Kurt was doing some work experience at North Ballina Smash Repairs and was offered a job as part of a campaign The Northern Star was proudly part of, to find 50 jobs in 30 days for people in the Northern Rivers with a disability.

He is now undertaking a two year traineeship that includes two days in the workshop and a couple of days at TAFE.

Kurt's mother, Maureen O'Mara said the job had "given him purpose, given him goals and given him direction".

North Ballina Smash Repairs' owner Neil Chalker said having Kurt around had been good for morale for

everyone there.

"We got him in as a bit of a roustabout to do everything, but he took a liking to the painting side because I think it's easier for him in the wheelchair.

"I've got two panel beaters and an apprentice spray painter and they all work as a team and Kurt is just the nicest bloke," he said.

Nathan Wills from Epic employment consultancy has been assisting with Kurt's traineeship and was able to get him a work-only wheelchair that can get dirty and covered with paint.

"It seems to be working out really well for him. He's progressing in everything that he's doing," Mr Wills said.

"He's got good paint skills, even though he's restricted to the chair... At the end of the traineeship he will have a qualification that he can take with him, or even start his own business. He's got a good thing going on here."

Kurt said he would like to keep working where he is for as long as possible.

Maureen said Kurt would "never say never and never let anything get in his way".

"If he can't do something the normal way he'll find his own way and the guys out there are happy to help him let that happen."

 

OPINION: Helping people like Kurt get jobs helped make ours worthwhile

WITH daily news being what it is, sometimes working for a newspaper can leave you feeling like you are bearing witness to a parade of the world's problems.

However, it also means some days you not only get to see the best of people, but you get to help improve people's lives.
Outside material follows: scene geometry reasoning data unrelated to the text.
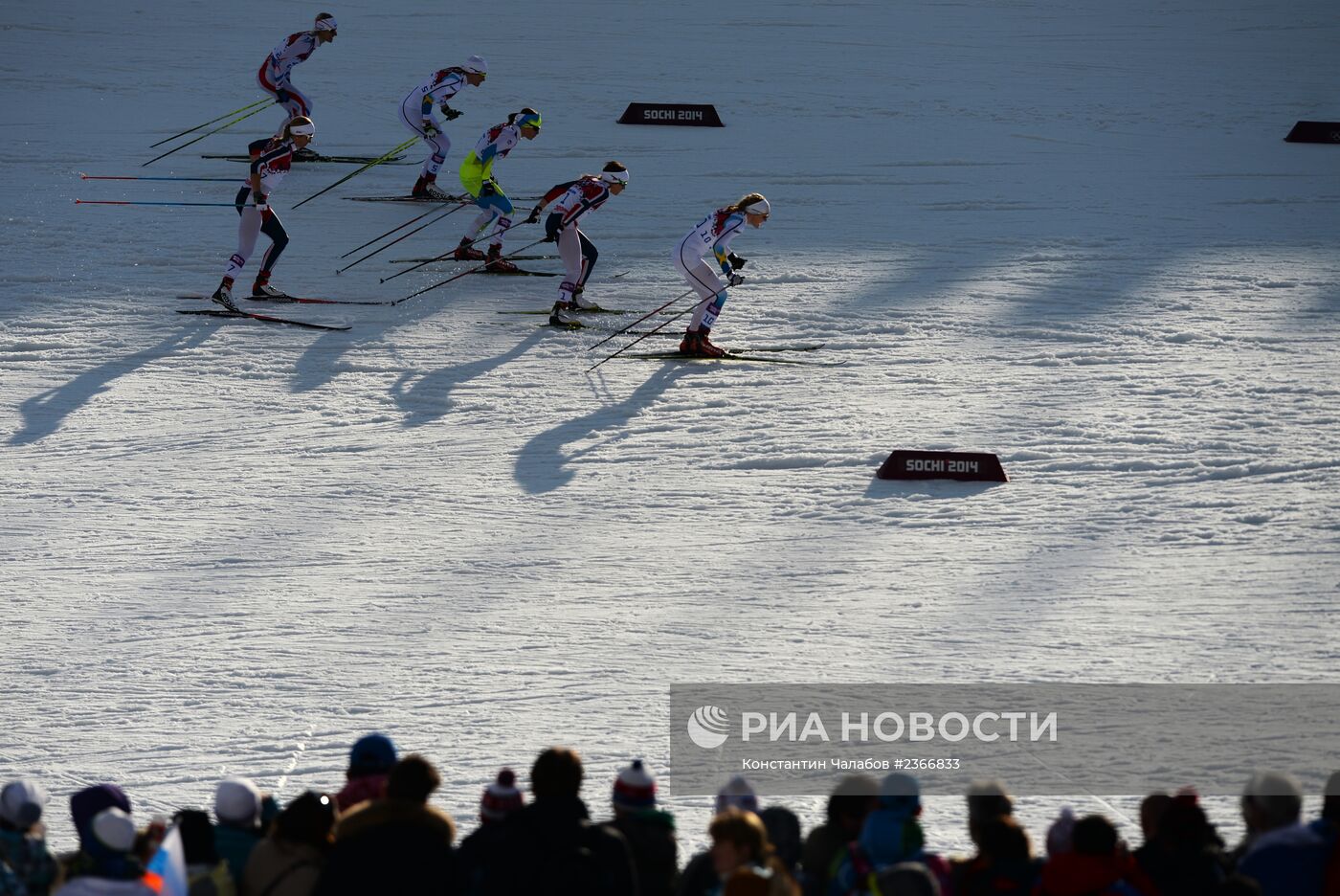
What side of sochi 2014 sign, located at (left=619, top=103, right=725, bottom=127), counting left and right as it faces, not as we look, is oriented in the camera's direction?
front

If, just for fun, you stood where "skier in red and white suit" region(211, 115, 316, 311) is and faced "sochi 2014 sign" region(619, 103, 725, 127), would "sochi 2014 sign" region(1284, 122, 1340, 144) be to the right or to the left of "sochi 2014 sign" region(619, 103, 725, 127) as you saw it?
right

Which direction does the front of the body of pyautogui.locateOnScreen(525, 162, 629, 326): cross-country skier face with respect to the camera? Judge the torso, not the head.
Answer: to the viewer's right

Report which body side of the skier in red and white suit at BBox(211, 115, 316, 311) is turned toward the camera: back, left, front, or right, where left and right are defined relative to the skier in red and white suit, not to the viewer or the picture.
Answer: right

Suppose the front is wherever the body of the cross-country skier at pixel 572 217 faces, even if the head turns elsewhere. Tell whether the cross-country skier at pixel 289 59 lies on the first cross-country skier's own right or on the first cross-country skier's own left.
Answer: on the first cross-country skier's own left

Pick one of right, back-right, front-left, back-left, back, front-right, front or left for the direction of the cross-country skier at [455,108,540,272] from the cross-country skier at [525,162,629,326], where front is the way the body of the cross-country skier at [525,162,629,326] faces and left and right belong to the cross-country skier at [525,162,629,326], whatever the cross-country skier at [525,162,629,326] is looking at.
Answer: back-left

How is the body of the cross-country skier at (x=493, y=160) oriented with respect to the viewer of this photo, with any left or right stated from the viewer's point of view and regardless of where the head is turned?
facing to the right of the viewer

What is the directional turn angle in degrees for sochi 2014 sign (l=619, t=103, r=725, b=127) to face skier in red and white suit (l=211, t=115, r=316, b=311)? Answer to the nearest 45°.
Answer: approximately 45° to its right

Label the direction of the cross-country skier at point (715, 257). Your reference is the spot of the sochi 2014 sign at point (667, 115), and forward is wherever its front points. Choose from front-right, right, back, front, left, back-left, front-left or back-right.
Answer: front

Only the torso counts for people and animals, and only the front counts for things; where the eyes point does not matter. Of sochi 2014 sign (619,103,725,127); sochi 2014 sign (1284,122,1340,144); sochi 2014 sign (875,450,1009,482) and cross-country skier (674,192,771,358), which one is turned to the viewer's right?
the cross-country skier

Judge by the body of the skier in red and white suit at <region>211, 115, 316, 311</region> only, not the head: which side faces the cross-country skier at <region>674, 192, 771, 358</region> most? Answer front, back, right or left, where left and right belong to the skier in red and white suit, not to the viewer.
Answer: front

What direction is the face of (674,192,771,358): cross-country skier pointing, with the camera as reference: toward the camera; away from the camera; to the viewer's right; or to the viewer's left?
to the viewer's right

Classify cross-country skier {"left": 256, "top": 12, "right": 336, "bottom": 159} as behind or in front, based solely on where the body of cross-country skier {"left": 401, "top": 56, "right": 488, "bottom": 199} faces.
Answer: behind

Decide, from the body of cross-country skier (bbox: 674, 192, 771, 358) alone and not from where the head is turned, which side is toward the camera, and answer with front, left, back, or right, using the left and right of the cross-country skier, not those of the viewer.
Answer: right

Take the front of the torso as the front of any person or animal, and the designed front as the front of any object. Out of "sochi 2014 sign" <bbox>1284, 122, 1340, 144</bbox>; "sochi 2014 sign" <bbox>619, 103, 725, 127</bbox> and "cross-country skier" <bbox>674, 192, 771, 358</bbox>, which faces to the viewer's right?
the cross-country skier

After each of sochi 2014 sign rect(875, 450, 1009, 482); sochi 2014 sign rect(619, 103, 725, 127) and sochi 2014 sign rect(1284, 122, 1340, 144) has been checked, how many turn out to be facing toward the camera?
3
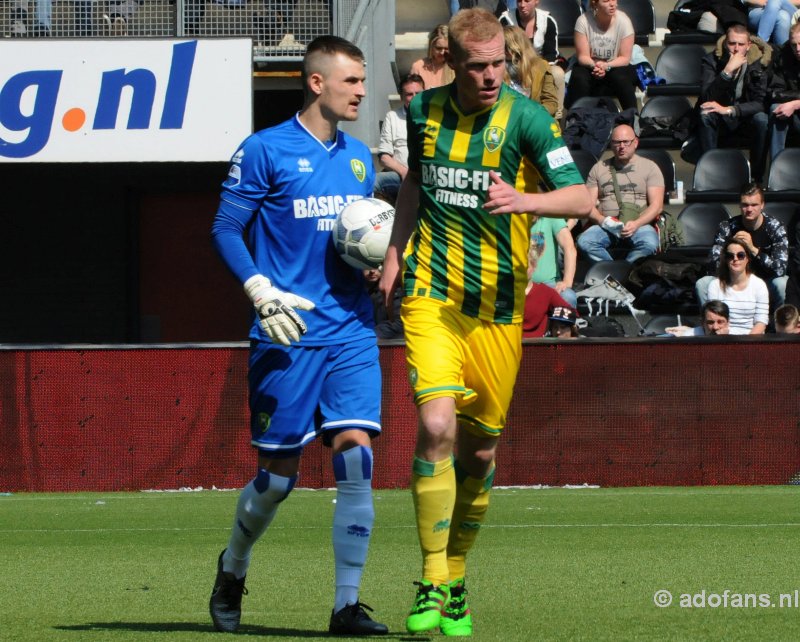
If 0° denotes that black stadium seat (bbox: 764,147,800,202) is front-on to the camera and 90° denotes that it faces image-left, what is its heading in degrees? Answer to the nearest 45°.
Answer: approximately 0°

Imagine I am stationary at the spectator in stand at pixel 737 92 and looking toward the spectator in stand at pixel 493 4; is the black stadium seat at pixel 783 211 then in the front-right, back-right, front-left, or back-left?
back-left

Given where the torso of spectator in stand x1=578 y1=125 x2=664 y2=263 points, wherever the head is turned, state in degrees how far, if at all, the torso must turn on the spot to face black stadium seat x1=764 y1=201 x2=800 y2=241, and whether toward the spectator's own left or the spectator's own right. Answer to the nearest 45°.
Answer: approximately 135° to the spectator's own left

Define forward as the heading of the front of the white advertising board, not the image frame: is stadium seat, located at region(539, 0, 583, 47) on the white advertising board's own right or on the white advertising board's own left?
on the white advertising board's own left

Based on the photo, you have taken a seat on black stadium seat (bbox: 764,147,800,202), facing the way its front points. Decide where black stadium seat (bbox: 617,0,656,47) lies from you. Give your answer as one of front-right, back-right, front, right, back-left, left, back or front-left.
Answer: back-right

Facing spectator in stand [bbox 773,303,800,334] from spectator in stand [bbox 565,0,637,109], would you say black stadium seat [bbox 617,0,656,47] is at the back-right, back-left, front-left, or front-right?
back-left

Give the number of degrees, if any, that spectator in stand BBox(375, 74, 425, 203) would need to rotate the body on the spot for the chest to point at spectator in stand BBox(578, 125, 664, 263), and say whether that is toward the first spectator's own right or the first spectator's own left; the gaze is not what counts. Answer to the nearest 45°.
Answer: approximately 90° to the first spectator's own left

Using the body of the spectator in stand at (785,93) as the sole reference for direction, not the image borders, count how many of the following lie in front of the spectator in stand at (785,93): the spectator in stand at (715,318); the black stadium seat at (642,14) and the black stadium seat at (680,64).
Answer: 1

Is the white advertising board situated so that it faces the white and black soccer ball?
yes

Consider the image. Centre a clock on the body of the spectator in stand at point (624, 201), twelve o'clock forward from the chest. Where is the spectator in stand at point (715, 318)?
the spectator in stand at point (715, 318) is roughly at 11 o'clock from the spectator in stand at point (624, 201).

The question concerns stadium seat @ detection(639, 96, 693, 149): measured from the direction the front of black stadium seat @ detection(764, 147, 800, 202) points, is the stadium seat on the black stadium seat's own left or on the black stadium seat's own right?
on the black stadium seat's own right

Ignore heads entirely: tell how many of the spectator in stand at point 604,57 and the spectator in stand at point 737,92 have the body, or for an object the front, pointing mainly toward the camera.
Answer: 2
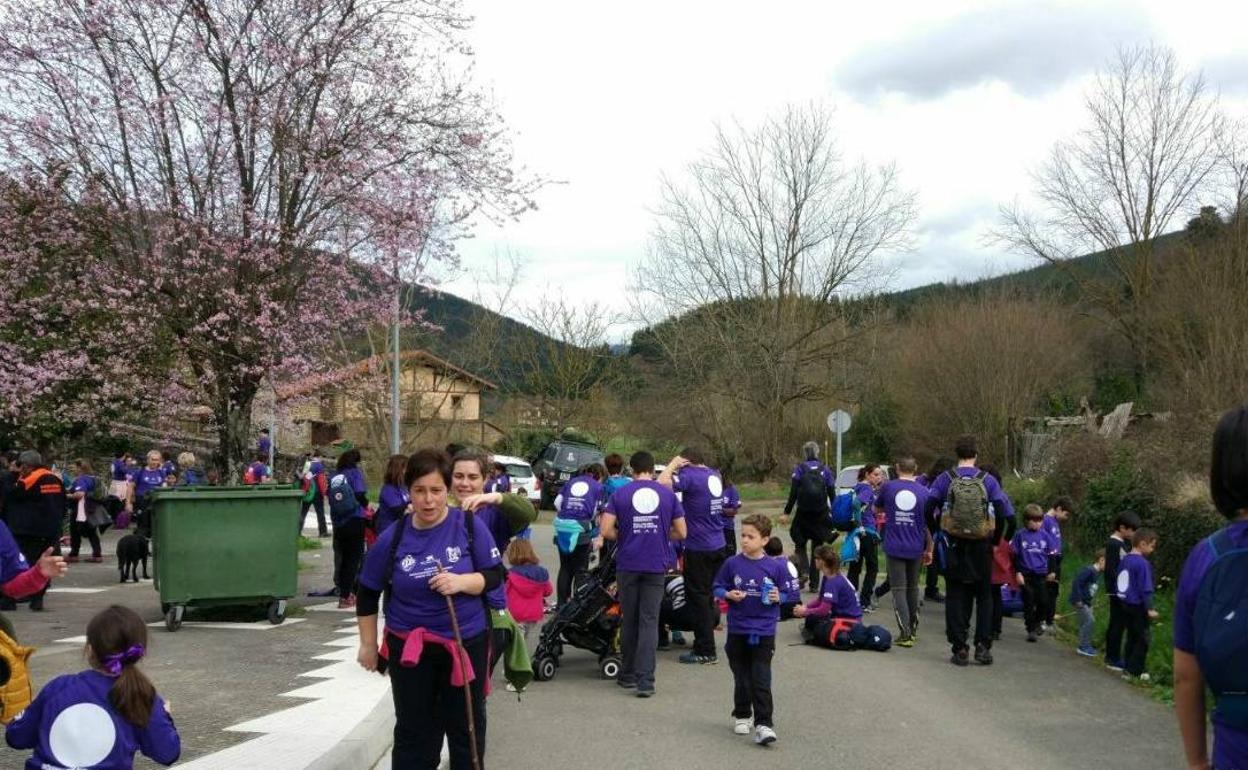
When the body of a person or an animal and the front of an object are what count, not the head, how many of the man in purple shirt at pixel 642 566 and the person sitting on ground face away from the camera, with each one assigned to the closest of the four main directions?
1

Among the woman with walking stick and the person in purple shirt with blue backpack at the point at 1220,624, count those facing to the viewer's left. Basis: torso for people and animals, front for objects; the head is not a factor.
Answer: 0

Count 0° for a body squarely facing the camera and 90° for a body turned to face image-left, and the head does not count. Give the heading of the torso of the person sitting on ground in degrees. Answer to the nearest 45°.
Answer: approximately 90°

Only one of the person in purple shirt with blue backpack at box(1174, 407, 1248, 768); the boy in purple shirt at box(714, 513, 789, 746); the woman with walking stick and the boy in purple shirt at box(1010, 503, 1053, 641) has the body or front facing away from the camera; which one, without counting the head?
the person in purple shirt with blue backpack at box(1174, 407, 1248, 768)

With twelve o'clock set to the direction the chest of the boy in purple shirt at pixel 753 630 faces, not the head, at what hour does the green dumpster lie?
The green dumpster is roughly at 4 o'clock from the boy in purple shirt.

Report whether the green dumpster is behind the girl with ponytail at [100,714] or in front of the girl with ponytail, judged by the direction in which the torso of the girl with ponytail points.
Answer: in front

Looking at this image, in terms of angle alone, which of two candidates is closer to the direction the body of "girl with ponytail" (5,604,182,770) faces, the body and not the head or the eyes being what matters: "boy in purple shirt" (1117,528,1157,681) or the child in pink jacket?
the child in pink jacket

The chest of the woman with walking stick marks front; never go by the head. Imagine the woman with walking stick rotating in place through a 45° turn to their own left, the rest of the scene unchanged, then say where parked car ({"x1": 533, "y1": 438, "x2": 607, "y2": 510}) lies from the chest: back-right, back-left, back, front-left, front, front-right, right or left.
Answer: back-left

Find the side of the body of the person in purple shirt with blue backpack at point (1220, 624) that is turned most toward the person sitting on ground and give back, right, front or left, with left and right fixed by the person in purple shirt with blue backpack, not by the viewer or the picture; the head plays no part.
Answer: front

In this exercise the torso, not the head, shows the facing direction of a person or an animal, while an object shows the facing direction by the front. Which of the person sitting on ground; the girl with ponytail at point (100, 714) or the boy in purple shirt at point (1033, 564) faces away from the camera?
the girl with ponytail

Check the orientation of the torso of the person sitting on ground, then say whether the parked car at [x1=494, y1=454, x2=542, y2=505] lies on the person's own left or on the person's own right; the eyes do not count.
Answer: on the person's own right

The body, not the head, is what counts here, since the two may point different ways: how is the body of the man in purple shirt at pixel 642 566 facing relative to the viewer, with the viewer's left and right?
facing away from the viewer

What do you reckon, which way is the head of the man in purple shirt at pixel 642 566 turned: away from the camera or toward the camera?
away from the camera

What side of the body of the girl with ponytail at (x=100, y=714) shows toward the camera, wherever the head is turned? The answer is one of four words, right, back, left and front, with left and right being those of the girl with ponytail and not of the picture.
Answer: back

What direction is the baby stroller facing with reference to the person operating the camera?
facing to the left of the viewer

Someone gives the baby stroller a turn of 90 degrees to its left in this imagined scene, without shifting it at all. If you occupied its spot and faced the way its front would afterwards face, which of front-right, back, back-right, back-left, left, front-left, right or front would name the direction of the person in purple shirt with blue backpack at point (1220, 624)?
front
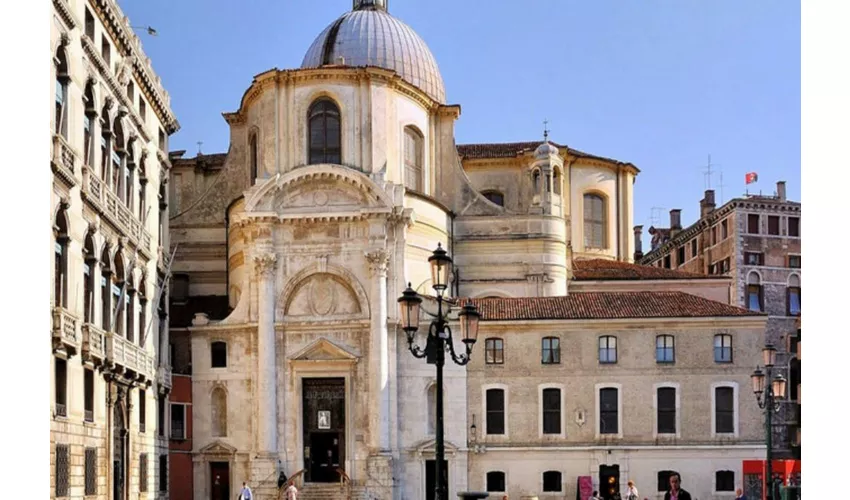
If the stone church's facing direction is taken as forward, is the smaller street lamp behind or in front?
in front

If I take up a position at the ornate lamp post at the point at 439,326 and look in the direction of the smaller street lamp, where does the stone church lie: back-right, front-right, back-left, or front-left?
front-left

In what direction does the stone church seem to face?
toward the camera

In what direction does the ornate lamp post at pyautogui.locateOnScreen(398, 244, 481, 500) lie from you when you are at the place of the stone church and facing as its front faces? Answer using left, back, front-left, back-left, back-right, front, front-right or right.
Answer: front

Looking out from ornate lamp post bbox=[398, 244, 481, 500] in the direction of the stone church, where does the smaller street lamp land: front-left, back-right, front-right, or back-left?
front-right
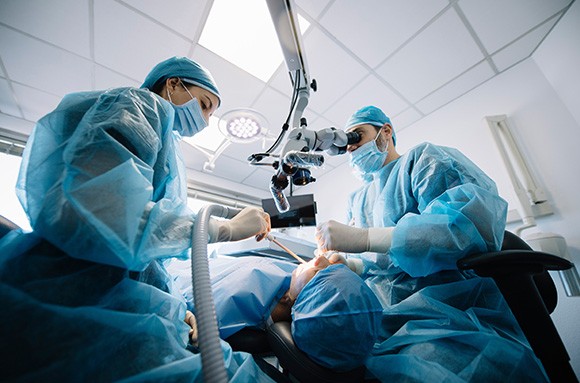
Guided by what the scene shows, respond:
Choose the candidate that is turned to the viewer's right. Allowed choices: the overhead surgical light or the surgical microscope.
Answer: the surgical microscope

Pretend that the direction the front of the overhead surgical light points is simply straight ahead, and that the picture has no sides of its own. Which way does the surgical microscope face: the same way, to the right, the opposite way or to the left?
to the left

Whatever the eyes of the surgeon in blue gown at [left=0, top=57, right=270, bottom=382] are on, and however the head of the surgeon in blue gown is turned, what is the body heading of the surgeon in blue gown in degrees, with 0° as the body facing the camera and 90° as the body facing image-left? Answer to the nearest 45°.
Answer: approximately 270°

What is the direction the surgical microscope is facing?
to the viewer's right

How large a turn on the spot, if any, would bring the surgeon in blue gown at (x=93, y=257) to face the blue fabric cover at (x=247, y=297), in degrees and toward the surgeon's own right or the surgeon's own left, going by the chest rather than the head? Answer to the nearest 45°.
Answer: approximately 45° to the surgeon's own left

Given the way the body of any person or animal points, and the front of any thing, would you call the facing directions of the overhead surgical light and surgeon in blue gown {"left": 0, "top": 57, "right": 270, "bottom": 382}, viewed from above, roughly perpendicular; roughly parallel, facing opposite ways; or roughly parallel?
roughly perpendicular

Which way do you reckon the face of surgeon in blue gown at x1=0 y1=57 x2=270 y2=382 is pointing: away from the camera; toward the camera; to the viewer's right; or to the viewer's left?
to the viewer's right
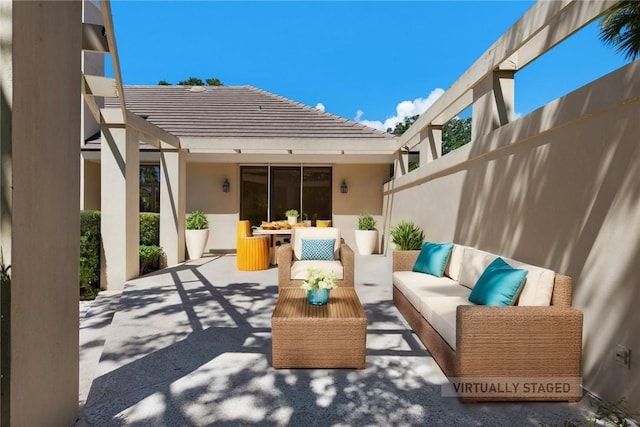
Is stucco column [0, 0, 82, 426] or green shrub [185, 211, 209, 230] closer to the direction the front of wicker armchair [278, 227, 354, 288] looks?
the stucco column

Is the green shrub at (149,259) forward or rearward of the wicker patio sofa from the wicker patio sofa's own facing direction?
forward

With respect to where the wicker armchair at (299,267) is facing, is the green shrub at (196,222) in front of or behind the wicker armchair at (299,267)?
behind

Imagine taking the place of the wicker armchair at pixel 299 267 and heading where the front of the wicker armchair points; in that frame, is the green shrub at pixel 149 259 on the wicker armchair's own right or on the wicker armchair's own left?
on the wicker armchair's own right

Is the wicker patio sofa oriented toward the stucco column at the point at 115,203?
yes

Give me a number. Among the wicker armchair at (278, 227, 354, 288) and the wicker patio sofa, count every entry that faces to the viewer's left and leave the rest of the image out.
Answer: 1

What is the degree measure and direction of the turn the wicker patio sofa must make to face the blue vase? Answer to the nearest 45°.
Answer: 0° — it already faces it

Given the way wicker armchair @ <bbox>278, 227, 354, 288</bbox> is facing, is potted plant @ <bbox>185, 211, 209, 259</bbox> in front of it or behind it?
behind

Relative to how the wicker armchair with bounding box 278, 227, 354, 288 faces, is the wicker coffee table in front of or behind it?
in front

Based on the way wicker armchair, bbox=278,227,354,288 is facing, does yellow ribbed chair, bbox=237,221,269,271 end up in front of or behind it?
behind

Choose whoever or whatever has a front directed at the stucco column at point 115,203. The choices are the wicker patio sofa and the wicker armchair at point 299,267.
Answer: the wicker patio sofa

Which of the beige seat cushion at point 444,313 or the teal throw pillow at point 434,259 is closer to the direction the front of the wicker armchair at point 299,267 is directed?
the beige seat cushion

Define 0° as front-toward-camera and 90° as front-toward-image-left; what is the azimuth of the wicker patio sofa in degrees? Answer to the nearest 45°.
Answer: approximately 90°
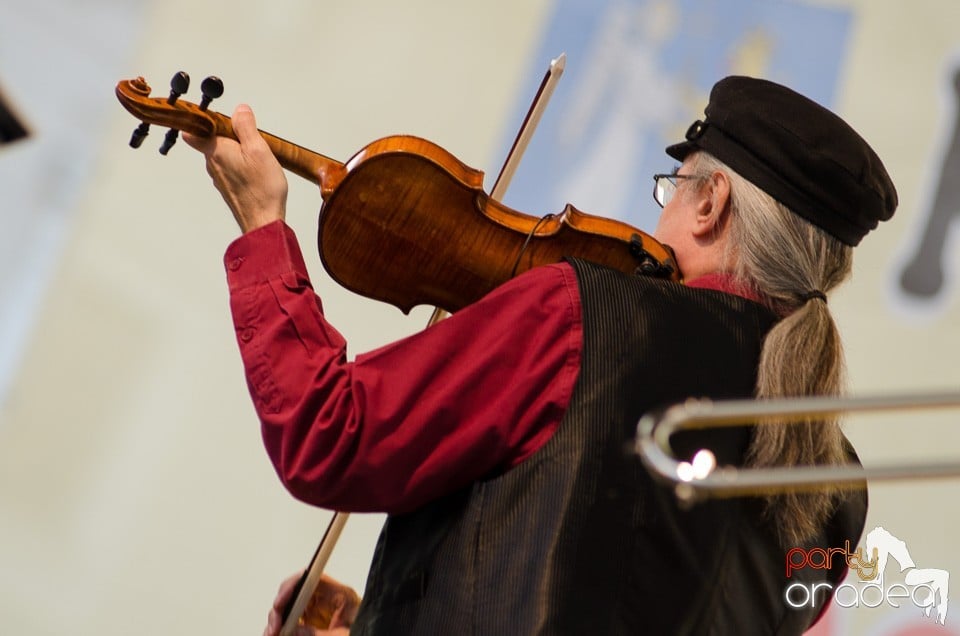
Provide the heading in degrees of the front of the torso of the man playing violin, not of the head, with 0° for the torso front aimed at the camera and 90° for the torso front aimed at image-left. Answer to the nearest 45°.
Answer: approximately 135°

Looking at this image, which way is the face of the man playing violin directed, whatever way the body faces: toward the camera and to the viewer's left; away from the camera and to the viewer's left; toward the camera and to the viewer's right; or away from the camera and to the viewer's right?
away from the camera and to the viewer's left
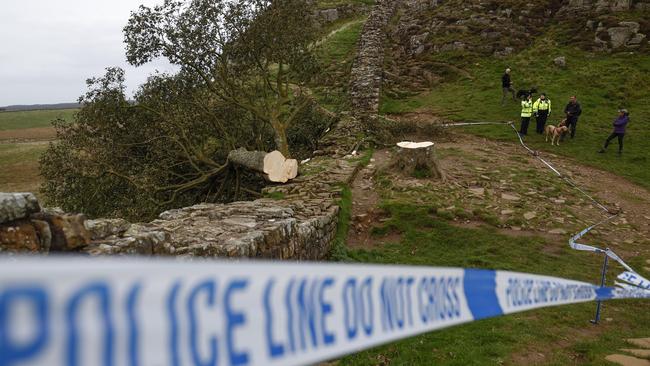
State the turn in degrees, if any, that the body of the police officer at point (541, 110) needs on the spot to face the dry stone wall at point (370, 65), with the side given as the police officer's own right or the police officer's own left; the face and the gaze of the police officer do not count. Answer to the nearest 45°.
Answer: approximately 135° to the police officer's own right

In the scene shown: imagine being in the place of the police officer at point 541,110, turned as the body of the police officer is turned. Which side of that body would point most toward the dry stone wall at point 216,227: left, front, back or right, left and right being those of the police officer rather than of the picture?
front

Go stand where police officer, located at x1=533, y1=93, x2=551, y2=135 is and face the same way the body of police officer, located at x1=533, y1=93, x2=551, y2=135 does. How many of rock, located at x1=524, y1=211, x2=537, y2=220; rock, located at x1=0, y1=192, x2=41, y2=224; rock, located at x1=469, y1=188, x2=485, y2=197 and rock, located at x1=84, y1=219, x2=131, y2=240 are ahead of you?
4

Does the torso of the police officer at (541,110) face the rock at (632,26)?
no

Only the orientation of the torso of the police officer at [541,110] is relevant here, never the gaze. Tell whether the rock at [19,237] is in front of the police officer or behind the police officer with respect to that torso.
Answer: in front

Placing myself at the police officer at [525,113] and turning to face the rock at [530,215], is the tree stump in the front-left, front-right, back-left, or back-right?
front-right

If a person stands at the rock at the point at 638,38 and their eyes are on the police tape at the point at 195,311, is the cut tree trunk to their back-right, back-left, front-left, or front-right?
front-right

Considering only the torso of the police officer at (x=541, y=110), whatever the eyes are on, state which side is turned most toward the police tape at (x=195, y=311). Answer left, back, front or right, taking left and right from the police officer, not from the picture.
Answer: front

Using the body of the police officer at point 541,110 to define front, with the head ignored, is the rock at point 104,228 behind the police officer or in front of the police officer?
in front

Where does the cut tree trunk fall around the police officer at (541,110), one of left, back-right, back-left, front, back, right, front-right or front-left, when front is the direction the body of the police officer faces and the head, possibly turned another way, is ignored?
front-right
Today is one of those days.

A couple of months ago, The Northern Star took part in the 50 jobs in 30 days campaign, which was specifically aimed at helping people with disabilities find work.

The campaign - backed by the Federal Government along with the Max, Nortec, CRS, Chess and Tursa employment services - was a dazzling success with an impressive 125 people being offered jobs across the course of the campaign.

It was an outstanding effort by all involved and a great result by any standards. That's even truer when you consider that among the people with disabilities searching for work on the Northern Rivers were people such as Tracy Barrell who has won two Paralympic gold medals, but still says finding a job was the hardest thing she's ever had to do.

"People sometimes talk to me like I'm deaf. I say 'I'm missing my legs, not my ears'," she told The Star at the beginning of the campaign.

While the numbers are pleasing, it's the stories of people like Kurt Balzer that really bring home the importance of this campaign.

Kurt suffers from a rare condition that would stop many in their tracks, but he's taken to his job as a trainee with North Ballina Smash Repairs with energy and enthusiasm, earning him the admiration of his employer while improving his own quality of life.

Frankly, if Kurt had been the only person to get a job out of that campaign, it would still have been worthwhile. Instead there are 125 Kurts out there, for whom the world is a slightly better place.